Cette tradition de s'adresser aux Français pour leur promettre que ce sera mieux demain est d'abord techniquement caduque car s'il est une démarche qui exigerait liberté, spontanéité, sincérité et vérité, c'est bien celle-là.

Or on sait bien que la conception, l'élaboration et le dessein du propos seront articulés sur l'occultation, l'optimisme comme d'habitude volontariste et la proclamation du rassemblement. Rien donc qui soit de nature à convaincre le citoyen que ce discours sortira de l'ordinaire, les sortira de leur ordinaire préoccupant, parfois désespérant (JDD).

Il y aura les hommages conventionnels, d'abord aux Français, grand peuple courageux, puis aux militaires qui les méritent.

Il y aura le recueillement pour les morts au combat. Une si légitime émotion mais un procédé si convenu.

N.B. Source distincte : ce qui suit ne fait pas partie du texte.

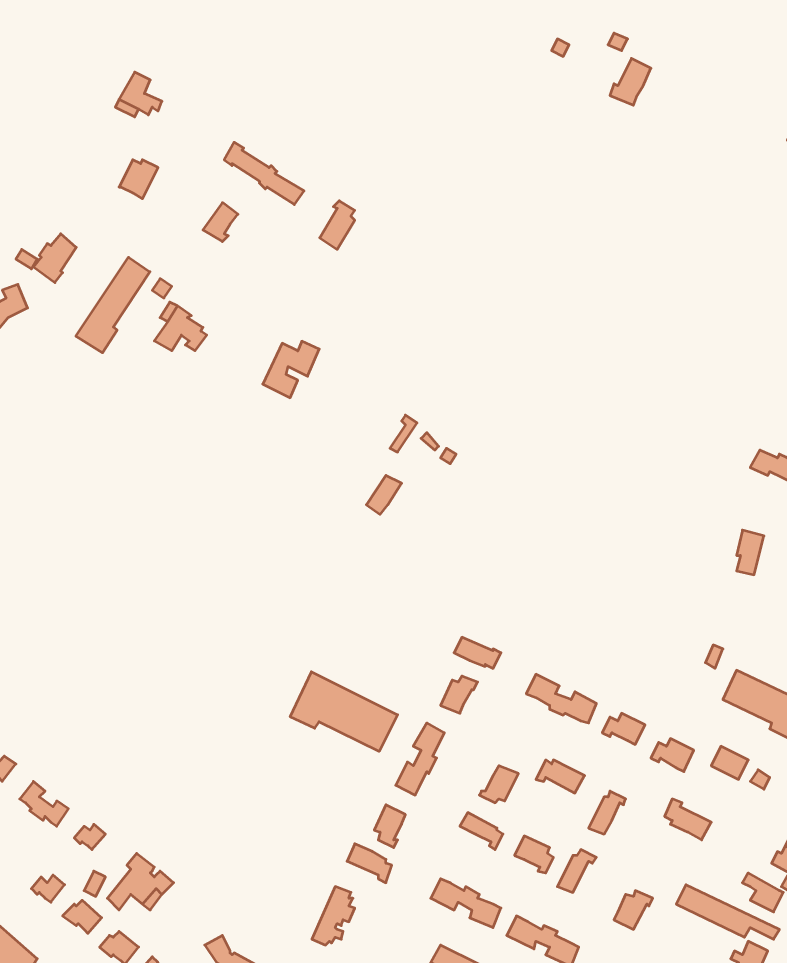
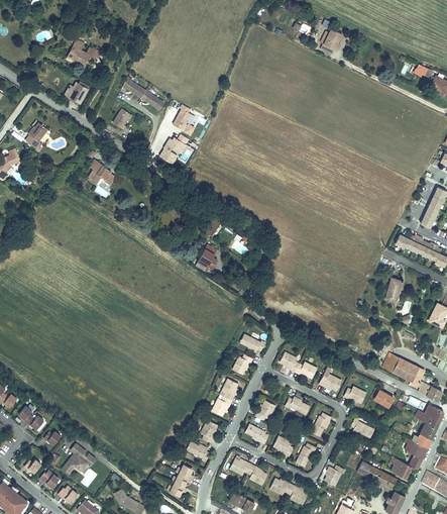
building: [76,257,150,353] -> none
building: [263,341,319,398] -> [159,135,189,165]
building: [290,672,398,751] -> none

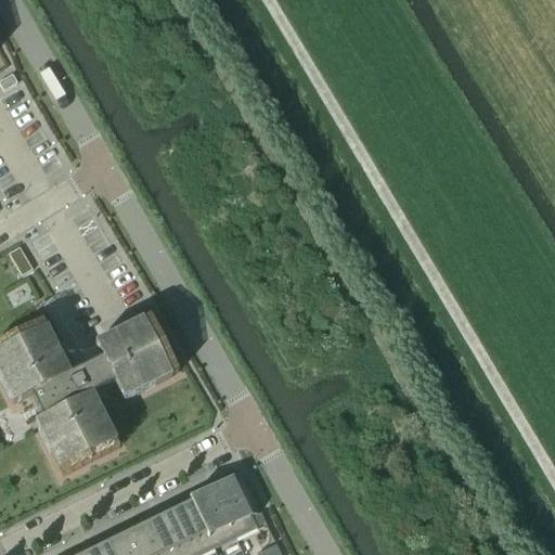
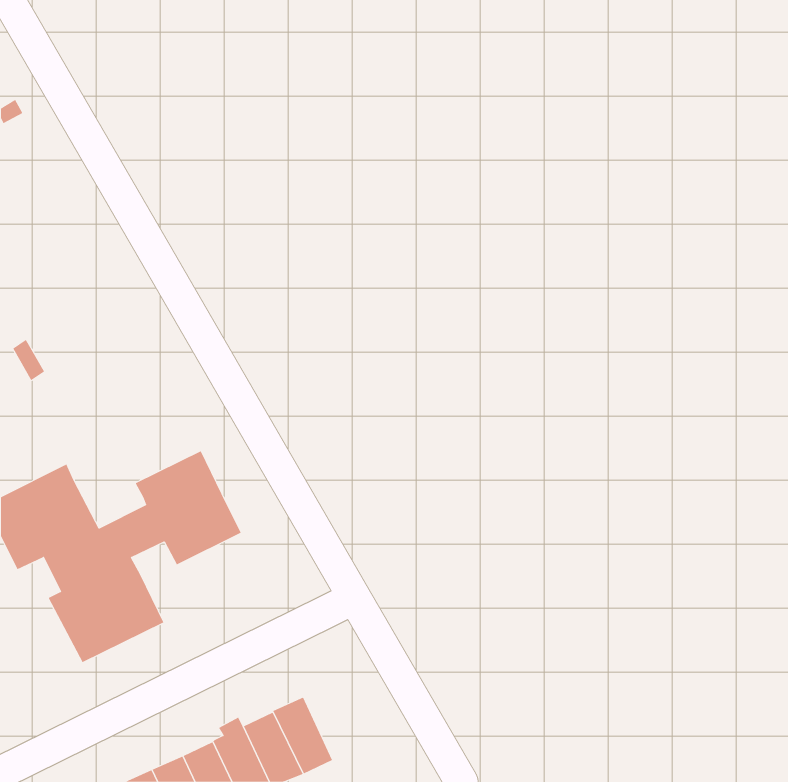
building: [215,473,259,532] -> none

Un zeste de compassion pour les souffrants et les malades. A la fois authentique et si répétitif qu'il se dégrade en réflexe.

Il y aura une place démesurée laissée au coeur, qui, en politique, est trop souvent le succédané d'un pragmatisme efficient et d'avancées constatables par tous.

Le président de la République n'oubliera pas non plus, à mots couverts mais transparents - pourquoi ne pas le nommer alors qu'il ne pense qu'à lui et s'en sert à la fois comme épouvantail et comme piège ? - de pourfendre le Front national, sa vision de la France et le caractère néfaste de son projet.

Bien sûr il dénoncera le racisme et l'antisémitisme et cette dénonciation restera l'unique combat du pouvoir contre eux. Car il a choisi de les stigmatiser, ce qui est évident et ne sert à rien, plutôt que de les réduire, ce qui est difficile et imposerait une constance et une action sur tous les plans.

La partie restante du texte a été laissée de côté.